NEWS: Reebok Drops Rick Ross Because Of “U.O.E.N.O.” Lyrics Controversy

It looks like the efforts of womens’ rights group UltraViolet paid off. The group staged a protest the other week in front of Reebok’s flagship store in New York City, in order to speak out against Rick Ross’ date rape lyrics in Rocko’s “U.O.E.N.O.,” and ask Reebok to no longer support the MMG boss.

Rocko released the official remix to “U.O.E.N.O.” which no longer has Rozay on it today, but Reebok took action of their own against the rapper. TMZ reports that Reebok has dumped Rick Ross from their campaign efforts.

Reebok said of the decision, “Reebok holds our partners to a high standard, and we expect them to live up to the values of our brand.  Unfortunately, Rick Ross has failed to do so.While we do not believe that Rick Ross condones sexual assault, we are very disappointed he has yet to display an understanding of the seriousness of this issue or an appropriate level of remorse.”

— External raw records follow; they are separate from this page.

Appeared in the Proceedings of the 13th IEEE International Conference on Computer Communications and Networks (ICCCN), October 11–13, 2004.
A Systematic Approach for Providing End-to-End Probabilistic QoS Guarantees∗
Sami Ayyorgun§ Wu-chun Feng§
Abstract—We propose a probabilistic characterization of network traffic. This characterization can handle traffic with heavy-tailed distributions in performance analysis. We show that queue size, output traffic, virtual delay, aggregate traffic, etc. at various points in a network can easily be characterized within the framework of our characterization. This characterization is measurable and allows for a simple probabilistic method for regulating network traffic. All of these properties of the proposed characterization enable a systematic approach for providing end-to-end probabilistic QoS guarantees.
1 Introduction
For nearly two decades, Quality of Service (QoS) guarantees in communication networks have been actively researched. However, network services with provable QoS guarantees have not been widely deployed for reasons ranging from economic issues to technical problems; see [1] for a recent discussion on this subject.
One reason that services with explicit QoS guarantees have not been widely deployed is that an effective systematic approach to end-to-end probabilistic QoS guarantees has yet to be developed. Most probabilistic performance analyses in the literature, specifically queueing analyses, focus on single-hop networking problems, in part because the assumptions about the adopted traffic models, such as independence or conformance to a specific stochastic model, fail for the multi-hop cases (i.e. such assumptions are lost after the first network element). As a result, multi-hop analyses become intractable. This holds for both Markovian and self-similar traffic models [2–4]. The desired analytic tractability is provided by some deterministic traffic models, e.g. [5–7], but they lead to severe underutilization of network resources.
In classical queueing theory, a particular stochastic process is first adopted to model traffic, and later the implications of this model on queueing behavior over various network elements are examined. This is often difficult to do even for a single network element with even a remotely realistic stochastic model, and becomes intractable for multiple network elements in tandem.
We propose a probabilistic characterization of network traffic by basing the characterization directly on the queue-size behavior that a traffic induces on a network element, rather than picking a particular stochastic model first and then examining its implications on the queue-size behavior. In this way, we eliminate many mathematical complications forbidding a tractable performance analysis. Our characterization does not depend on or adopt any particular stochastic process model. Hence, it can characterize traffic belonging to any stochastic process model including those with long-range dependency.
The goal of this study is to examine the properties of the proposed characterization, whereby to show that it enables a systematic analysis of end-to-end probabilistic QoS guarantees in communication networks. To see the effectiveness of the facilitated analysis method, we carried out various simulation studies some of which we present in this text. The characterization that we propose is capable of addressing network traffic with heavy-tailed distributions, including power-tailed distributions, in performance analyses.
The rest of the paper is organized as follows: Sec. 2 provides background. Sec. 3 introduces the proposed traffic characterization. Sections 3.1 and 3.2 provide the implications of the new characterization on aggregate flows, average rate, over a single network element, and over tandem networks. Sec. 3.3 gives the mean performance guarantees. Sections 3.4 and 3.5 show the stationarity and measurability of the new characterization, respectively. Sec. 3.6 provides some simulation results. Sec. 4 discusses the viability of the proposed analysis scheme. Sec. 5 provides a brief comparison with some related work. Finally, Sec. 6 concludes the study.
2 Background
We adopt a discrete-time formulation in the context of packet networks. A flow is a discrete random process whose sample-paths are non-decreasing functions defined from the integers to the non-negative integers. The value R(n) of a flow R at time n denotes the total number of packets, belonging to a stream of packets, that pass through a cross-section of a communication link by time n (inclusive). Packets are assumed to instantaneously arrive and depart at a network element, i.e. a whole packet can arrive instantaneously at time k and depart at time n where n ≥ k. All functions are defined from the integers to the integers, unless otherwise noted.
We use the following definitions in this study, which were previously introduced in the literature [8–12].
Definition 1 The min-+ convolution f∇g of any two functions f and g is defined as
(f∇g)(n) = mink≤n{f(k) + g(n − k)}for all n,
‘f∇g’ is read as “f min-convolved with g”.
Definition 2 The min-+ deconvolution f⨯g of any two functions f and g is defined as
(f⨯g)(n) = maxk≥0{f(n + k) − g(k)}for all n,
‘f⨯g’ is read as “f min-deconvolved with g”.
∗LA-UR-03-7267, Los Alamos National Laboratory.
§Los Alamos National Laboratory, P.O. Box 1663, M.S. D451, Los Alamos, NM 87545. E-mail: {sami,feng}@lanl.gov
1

Recently Rozay did a “White Hot” commercial with Reebok. Check it out below.

[UPDATE: Rick Ross responds to Reebok via Twitter.]

Following Reebok’s statement released yesterday, where they announce they’re letting go MMG boss Ricky Rozay (see above), Ross has responded on Twitter.

While this incident has gotten responses from fellow rappers in the game, who defend Rick Ross and admonish Reebok, Rozay has taken the high route, and simply thanked Reebok for all their support over the years.

Ross tweeted, “I want to thank Reebok Classics for their hard work and dedication over this past year.Good partners,good shoe.continued success.”

On top of this tweet, the rapper released an official statement to the press. Read the statement, and see the tweet, below.

“Before I am an artist, I am a father, a son, and a brother to some of the most cherished women in the world. So for me to suggest in any way that harm and violation be brought to a woman is one of my biggest mistakes and regrets. As an artist, one of the most liberating things is being able to paint pictures with my words. But with that comes a great responsibility. And most recently, my choice of words was not only offensive, it does not reflect my true heart. And for this, I apologize. To every woman that has felt the sting of abuse, I apologize. I recognize that as an artist I have a voice and with that, the power of influence. To the young men who listen to my music, please know that using a substance to rob a woman of her right to make a choice is not only a crime, it’s wrong and I do not encourage it. To my fans, I also apologize if I have disappointed you. I can only hope that this sparks a healthy dialogue and that I can contribute to it.”